Oil prices continued to decline after the Organization of the Petroleum Exporting Countries’ reported that production rose by 230,000 barrels a day in November to 31.70 million.
The Bank of England left its main lending rate unchanged at 0.5% and the inflation remains low and the central bank guided the rate of inflation is likely to be below 1% until the second-half of next year.
The central bank also preserved its asset-purchase program for £375 billion.
In London trading, FTSE 100 index slipped 34.6 or 0.6% to 6,092.35 and in Frankfurt the DAX index slid 0.60 to 10,590.32.
In Paris, CAC 40 index edged down 2.99 to 4,637.67.
Accor SA gained 0.5% to €39.06 after the France-based hotel operator agreed to acquire the holding company of the luxury hotels Fairmont, Raffles and Swissotel, for about $2.9 billion in cash and stock.
The company agreed to pay 46.7 million new shares and €768 million, or $840 million, in cash for FRHI Holdings Ltd.
Centrica Plc jumped 3.6% to 213.60 pence after the U.K.-based residential energy service provider said it its profits are on track due to cost cutting measures.
Centrica plans to reduce capital expenditure to less than £800 million in 2015 and below £600 million in 2016.
The company expects operating cash flow for the year of more than £2 billion despite weakness in commodity prices and power generation margins.
Ocado Group Plc declined 4.8% to 342.10 pence after the U.K.-based online grocery retailer said it may not sign a previously announced deal with an overseas grocer, despite being in talks with multiple companies.

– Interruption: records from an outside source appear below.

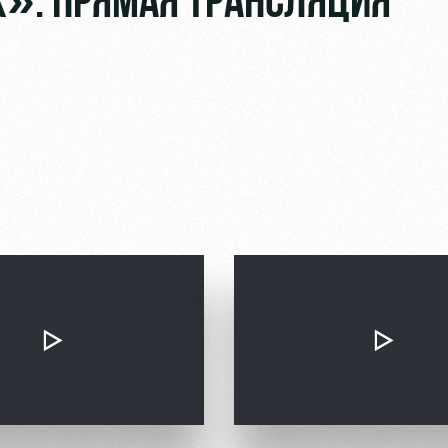
». ПРЯМАЯ ТРАНСЛЯЦИЯ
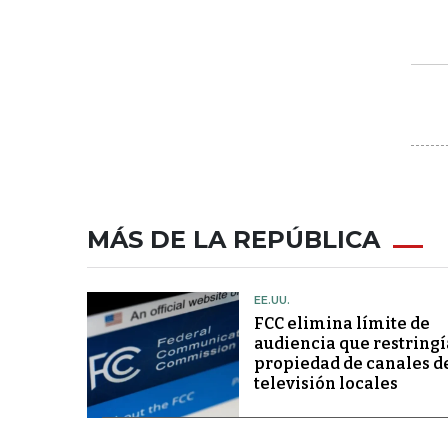
MÁS DE LA REPÚBLICA
EE.UU.
FCC elimina límite de
audiencia que restringí
propiedad de canales d
televisión locales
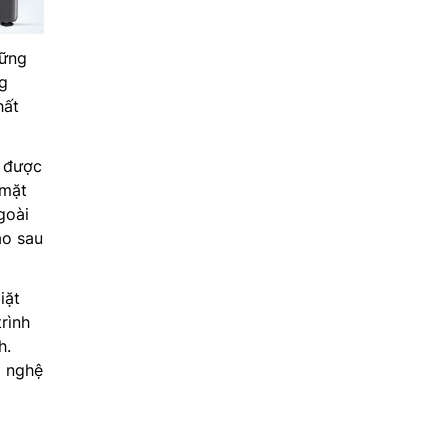
hững
g
hất
 được
 mặt
goài
áo sau
iặt
rình
h.
g nghệ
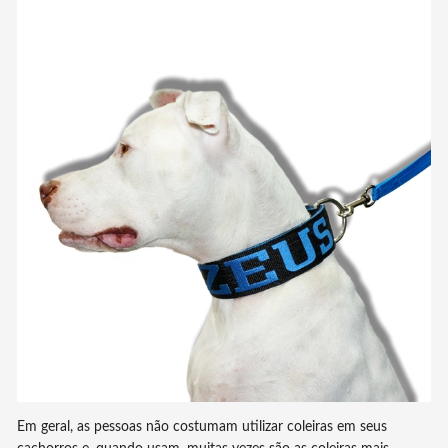
Em geral, as pessoas não costumam utilizar coleiras em seus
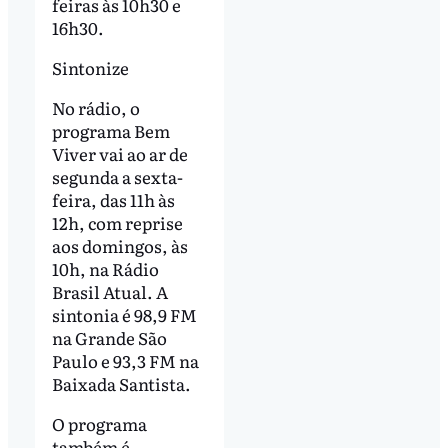
feiras às 10h30 e
16h30.
Sintonize
No rádio, o
programa Bem
Viver vai ao ar de
segunda a sexta-
feira, das 11h às
12h, com reprise
aos domingos, às
10h, na Rádio
Brasil Atual. A
sintonia é 98,9 FM
na Grande São
Paulo e 93,3 FM na
Baixada Santista.
O programa
também é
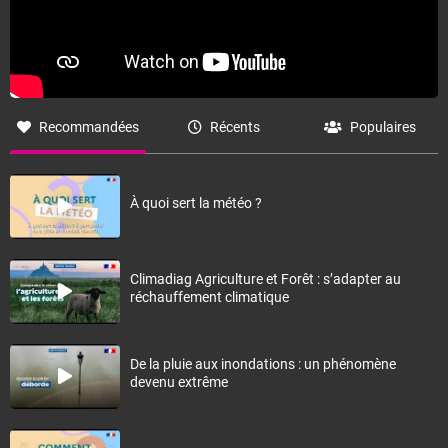
Recommandées
Récents
Populaires
À quoi sert la météo ?
Climadiag Agriculture et Forêt : s’adapter au
réchauffement climatique
De la pluie aux inondations : un phénomène
devenu extrême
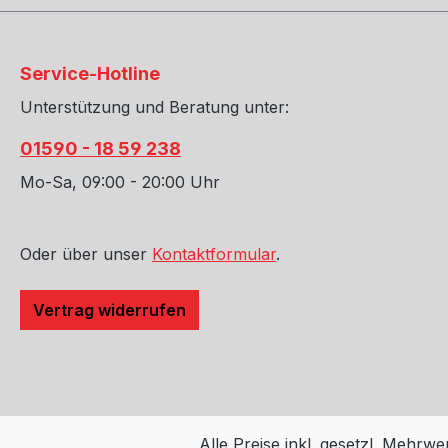
Verbau von REMUS
Teile Nr.:
Sportschalldämpfern, Cat-Back
originale
Systemen und Kat-Ersatzrohren,
Original T
Service-Hotline
die für den Einsatz auf
nötig! Nu
Unterstützung und Beratung unter:
geschlossenen Strecken konzipiert
Die Verwe
wurden, ist es vorteilhaft, ein ECU-
Produkten
01590 - 18 59 238
Remapping durchzuführen, um die
keine EG-
optimale Leistung der Abgasanlage
ist auf öf
Mo-Sa, 09:00 - 20:00 Uhr
auszuschöpfen und ein etwaiges
Geltungs
Aufleuchten der
nicht zul
Motorkontrollleuchte zu
REMUS Sp
Oder über unser
Kontaktformular
.
verhindern.
Back Syst
Ersatzrohr
Vertrag widerrufen
auf gesch
konzipiert
vorteilha
durchzufü
Leistung 
Alle Preise inkl. gesetzl. Mehrwe
auszuschö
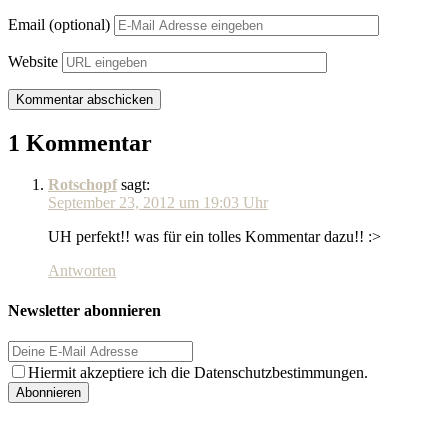
Email (optional)
Website
1 Kommentar
Rotschopf
sagt:
September 23, 2012 um 19:03 Uhr
UH perfekt!! was für ein tolles Kommentar dazu!! :>
Antworten
Newsletter abonnieren
Hiermit akzeptiere ich die Datenschutzbestimmungen.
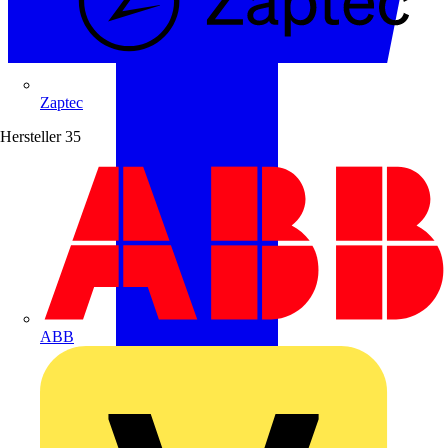
Zaptec
Hersteller
35
ABB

The group sales in the fourth-quarter ending on November 29 surged 15% to £381.6 million from a year ago, while annual group sales soared 17.3% to £1.20 billion.
Ocado had cash and cash equivalents of £45.8 million, external borrowings of £53.2 million, and additional revolving credit facility of about £210 million.
Sports Direct International Plc tumbled 10.3% to 596.82 pence after the U.K.-based sports goods retailer reported revenues in the first-half ending on October 25 edged up 0.1% from a year ago to £1.43 billion.
Net profit in the period surged 27.9% from a year ago to £147.5 million compared to £115.3 million and diluted earnings per share increased to 23.1 pence from 18.6 pence.